I’m fine staying home I say at least forty times; before finally believing it after fifty or so. We had a tearful goodbye (pretty sure the tears were all mine) with easily seven hugs on the way out where I insisted to help carry his stuff to the car. I was on the cusp of potentially changing my life (spoiler alert: totally did) and maybe a little resentful I had to sacrifice these last few days to do it. Which sent me into a resent spiral about all the choices I made or didn’t make and the influences I had (or didn’t have). After a brief pout/sob combo on the couch, I pulled up my (really) big girl panties and set out to get some groceries for one.

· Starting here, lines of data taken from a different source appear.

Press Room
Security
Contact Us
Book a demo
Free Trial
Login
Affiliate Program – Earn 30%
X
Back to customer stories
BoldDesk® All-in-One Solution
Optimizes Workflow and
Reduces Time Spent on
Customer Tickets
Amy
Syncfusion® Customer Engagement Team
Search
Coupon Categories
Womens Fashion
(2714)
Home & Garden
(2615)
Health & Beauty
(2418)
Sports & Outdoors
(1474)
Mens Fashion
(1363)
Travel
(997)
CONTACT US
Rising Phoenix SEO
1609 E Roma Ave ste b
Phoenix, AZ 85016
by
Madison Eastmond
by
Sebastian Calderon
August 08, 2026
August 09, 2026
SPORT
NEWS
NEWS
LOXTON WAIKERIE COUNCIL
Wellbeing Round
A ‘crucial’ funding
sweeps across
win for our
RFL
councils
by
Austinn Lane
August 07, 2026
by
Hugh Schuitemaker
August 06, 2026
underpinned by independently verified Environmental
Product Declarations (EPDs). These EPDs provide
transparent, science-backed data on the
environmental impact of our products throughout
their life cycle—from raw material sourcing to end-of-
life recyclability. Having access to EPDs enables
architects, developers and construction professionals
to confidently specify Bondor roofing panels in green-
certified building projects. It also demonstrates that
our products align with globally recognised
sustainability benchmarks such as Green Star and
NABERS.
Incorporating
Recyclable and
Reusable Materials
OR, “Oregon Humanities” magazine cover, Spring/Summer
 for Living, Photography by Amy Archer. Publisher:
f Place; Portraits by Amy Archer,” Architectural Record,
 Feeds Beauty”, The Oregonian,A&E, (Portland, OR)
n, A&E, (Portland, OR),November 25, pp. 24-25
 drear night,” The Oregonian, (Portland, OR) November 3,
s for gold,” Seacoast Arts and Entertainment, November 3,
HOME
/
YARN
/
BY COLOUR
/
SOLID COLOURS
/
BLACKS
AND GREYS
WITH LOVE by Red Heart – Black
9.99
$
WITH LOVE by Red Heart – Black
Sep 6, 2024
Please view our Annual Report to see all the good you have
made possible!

I wanted a normal thanksgiving dinner but scaled down to just me. I poked every fresh and frozen turkey in the store before settling on a turkey breast. I got a couple potatoes, some stuffing and of course, I got the food of the gods  – canned cranberry sauce complete with the lines. I got some wine. I watched bad tv and set the coffee table for my food funeral; my last gluttonous meal before I started liquids over the weekend.

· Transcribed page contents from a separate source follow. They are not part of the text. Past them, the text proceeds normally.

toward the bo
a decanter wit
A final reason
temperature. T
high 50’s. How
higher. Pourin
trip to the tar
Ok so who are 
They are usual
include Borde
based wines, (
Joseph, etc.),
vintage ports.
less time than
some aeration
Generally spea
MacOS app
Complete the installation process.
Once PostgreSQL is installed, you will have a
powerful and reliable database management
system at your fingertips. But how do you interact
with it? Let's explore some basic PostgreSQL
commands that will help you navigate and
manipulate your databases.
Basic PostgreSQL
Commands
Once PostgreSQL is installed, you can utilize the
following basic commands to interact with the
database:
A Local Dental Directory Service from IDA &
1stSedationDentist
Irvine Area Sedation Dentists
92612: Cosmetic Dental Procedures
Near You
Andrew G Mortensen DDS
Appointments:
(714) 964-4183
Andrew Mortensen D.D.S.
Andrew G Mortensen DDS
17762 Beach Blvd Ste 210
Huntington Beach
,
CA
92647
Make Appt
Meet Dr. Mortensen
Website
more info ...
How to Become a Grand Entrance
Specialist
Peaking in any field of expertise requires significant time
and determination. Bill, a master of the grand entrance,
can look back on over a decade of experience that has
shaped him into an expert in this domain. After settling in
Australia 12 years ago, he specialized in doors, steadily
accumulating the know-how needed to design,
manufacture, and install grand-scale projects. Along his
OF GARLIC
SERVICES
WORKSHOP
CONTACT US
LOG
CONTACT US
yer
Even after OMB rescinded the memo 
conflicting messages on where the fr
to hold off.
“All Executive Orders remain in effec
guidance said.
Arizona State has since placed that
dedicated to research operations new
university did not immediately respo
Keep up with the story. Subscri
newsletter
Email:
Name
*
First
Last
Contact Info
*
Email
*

The anticipation was thick and my mouth near watering…

The turkey was rubbery, the potatoes were weird and gluey as if I had never made them before – at least the stuffing was stove top, so you know it was great. I cried. Over food. By myself on the couch, at 278 pounds, I sobbed over the disappointment of this last supper. I cried while I scraped it into the trash. Tears flowed while I washed the dishes. Pretty sure I wiped my nose on my sleeve, drank more wine, and then plopped back on the couch and ate the innards of the pumpkin pie I made – because you’re not not going to make yourself a pumpkin pie on your last thanksgiving.

So dramatic. Last Thanksgiving.

I had no idea. I had no idea that the following year I would be able to eat the same delicious things I had always eaten on Thanksgiving, just less. I didn’t know that for all the years to follow there would be real turkey, brined by me and fluffy bowls of mashed potatoes and delicious stuffing (full disclosure: still stove top sometimes!) and wobbly canned cranberry. I didn’t know I would still be able to eat pie, and turkey-stuffing-cranberry sauce sandwiches on rye bread for days to follow. I wish I had known, to save myself the grief – I dubbed it Thankslosing: a small little pity party for all the things I thought I had to leave behind. Turns out everything I had to leave behind belonged there and helped me get closer to the life I have always wanted; self-awareness, a healthier body, which I don’t hate to look at; an improved relationship with food, a career path, a level of self-esteem I did not know I was missing and, of course, a heft of gratitude on days like this. Guess it was more like Thanksgaining.